_AIM OF THE EXERCISE_: In the records below, find each line with "Honor" and copy it.

_Dataset items_:
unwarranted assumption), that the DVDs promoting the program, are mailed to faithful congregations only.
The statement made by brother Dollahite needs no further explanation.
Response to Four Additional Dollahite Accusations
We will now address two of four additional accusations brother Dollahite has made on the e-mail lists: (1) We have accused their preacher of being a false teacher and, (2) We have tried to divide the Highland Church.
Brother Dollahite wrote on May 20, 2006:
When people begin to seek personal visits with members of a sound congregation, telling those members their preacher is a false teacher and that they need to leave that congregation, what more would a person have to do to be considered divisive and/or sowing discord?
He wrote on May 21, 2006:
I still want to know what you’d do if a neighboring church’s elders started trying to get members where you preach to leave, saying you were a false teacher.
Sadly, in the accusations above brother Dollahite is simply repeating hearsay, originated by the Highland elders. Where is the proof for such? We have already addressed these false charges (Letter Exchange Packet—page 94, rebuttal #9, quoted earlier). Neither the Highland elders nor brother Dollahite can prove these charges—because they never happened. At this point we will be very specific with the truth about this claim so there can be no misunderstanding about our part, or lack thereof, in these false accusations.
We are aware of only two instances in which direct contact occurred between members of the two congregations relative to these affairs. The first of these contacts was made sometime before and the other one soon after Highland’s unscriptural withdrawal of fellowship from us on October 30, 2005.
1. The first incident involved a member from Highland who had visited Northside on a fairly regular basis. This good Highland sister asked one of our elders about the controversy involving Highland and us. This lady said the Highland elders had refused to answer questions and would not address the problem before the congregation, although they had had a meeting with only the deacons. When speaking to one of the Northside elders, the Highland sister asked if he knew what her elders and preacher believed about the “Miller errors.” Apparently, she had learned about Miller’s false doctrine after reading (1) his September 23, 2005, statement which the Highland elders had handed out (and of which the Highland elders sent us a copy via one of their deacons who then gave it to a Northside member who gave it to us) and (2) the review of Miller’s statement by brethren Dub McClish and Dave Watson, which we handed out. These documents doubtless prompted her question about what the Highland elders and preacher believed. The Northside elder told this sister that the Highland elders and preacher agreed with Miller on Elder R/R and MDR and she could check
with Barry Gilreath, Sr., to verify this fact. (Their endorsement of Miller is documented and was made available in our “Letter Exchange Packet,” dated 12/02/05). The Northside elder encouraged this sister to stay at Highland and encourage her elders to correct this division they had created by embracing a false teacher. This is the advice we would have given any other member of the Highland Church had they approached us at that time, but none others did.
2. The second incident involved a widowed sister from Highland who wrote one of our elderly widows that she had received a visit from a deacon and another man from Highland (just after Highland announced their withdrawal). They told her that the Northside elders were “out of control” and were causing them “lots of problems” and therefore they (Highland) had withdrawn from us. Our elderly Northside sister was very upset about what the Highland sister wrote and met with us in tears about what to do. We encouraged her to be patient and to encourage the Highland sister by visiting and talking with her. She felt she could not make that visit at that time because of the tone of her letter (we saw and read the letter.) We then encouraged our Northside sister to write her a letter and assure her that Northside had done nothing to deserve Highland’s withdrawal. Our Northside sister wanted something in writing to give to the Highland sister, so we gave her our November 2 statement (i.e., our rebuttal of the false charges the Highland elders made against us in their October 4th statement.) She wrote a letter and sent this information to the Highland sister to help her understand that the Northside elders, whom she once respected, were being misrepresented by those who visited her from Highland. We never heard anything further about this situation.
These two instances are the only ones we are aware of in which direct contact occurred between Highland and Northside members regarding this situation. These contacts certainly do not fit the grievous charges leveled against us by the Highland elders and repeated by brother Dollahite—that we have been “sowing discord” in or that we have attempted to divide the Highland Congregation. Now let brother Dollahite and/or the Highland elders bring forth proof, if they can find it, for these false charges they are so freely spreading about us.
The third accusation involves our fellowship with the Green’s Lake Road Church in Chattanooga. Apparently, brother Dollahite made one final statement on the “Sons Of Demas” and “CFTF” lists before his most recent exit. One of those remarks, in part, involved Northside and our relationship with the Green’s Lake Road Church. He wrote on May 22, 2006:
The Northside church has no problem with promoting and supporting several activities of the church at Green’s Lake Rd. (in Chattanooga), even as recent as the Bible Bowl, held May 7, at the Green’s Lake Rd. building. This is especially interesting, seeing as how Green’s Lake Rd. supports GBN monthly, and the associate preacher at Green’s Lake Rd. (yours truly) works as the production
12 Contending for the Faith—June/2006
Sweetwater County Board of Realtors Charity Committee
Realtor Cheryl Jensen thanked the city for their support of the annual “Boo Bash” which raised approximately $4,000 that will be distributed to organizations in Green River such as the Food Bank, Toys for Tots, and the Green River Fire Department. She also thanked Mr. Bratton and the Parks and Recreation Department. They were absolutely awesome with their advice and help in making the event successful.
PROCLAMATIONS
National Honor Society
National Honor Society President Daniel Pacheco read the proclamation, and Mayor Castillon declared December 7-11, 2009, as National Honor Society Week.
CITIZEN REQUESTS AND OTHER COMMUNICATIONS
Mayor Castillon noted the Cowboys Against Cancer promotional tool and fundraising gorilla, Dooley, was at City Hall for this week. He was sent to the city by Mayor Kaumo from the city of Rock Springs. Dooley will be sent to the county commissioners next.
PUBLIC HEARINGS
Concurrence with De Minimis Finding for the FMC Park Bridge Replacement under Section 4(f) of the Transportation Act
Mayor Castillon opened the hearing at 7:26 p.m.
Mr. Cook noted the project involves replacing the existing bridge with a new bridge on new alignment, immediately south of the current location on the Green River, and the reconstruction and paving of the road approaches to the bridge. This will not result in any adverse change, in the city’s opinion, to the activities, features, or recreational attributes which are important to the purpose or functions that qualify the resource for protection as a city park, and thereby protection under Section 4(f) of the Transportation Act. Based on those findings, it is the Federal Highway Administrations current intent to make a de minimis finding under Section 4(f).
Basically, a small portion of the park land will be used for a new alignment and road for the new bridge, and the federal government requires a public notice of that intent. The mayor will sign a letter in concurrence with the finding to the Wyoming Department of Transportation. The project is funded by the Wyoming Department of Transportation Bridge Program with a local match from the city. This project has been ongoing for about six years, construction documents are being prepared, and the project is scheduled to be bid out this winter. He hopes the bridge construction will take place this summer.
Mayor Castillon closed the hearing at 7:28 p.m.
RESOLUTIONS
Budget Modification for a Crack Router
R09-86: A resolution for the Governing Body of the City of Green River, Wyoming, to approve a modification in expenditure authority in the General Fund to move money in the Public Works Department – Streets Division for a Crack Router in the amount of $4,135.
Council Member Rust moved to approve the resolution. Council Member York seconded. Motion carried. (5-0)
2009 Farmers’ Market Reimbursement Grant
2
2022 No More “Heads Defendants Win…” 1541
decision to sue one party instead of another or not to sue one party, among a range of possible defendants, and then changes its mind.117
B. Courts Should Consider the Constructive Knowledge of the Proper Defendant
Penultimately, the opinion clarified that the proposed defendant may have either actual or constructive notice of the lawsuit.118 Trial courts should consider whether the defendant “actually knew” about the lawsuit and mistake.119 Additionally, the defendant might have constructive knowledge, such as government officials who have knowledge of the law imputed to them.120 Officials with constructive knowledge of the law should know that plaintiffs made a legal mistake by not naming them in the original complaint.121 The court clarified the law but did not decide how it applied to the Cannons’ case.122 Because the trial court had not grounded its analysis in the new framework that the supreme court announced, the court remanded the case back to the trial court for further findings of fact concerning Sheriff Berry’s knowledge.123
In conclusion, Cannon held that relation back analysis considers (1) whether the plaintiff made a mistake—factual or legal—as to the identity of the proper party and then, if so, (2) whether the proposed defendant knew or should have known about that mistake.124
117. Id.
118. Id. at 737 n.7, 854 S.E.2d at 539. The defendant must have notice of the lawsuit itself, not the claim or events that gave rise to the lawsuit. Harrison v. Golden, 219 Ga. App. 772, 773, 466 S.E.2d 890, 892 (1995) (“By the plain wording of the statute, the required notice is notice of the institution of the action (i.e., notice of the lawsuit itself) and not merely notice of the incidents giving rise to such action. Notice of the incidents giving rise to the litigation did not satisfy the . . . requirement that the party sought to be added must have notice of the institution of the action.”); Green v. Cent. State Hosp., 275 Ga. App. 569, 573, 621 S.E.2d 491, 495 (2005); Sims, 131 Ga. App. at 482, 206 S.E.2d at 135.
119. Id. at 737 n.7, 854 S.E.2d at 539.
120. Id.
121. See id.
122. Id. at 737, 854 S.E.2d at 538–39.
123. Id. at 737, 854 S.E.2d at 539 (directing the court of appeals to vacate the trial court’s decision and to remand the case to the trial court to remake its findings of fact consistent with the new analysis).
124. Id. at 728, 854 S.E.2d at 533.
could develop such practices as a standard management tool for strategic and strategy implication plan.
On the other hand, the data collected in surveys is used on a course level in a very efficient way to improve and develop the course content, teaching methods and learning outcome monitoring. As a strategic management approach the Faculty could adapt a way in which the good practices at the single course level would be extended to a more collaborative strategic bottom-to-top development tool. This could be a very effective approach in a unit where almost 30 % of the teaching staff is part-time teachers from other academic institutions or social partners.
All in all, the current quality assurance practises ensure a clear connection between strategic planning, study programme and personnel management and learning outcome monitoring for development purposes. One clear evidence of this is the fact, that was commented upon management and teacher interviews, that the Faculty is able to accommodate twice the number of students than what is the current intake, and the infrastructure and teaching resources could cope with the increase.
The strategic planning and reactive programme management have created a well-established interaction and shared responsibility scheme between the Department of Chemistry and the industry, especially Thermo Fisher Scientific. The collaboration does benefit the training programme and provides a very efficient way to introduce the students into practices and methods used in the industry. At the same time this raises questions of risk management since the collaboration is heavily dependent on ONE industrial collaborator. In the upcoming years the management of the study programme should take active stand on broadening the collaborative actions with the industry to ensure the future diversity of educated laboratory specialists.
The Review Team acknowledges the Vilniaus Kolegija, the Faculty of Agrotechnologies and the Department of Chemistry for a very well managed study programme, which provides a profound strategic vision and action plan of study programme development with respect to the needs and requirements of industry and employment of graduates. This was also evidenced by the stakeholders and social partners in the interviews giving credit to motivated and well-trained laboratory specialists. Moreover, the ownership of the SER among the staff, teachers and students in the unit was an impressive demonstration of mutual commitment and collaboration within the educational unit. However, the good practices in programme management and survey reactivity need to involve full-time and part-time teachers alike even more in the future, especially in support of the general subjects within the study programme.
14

_EXERCISE ANSWER_:
National Honor Society
National Honor Society President Daniel Pacheco read the proclamation, and Mayor Castillon declared December 7-11, 2009, as National Honor Society Week.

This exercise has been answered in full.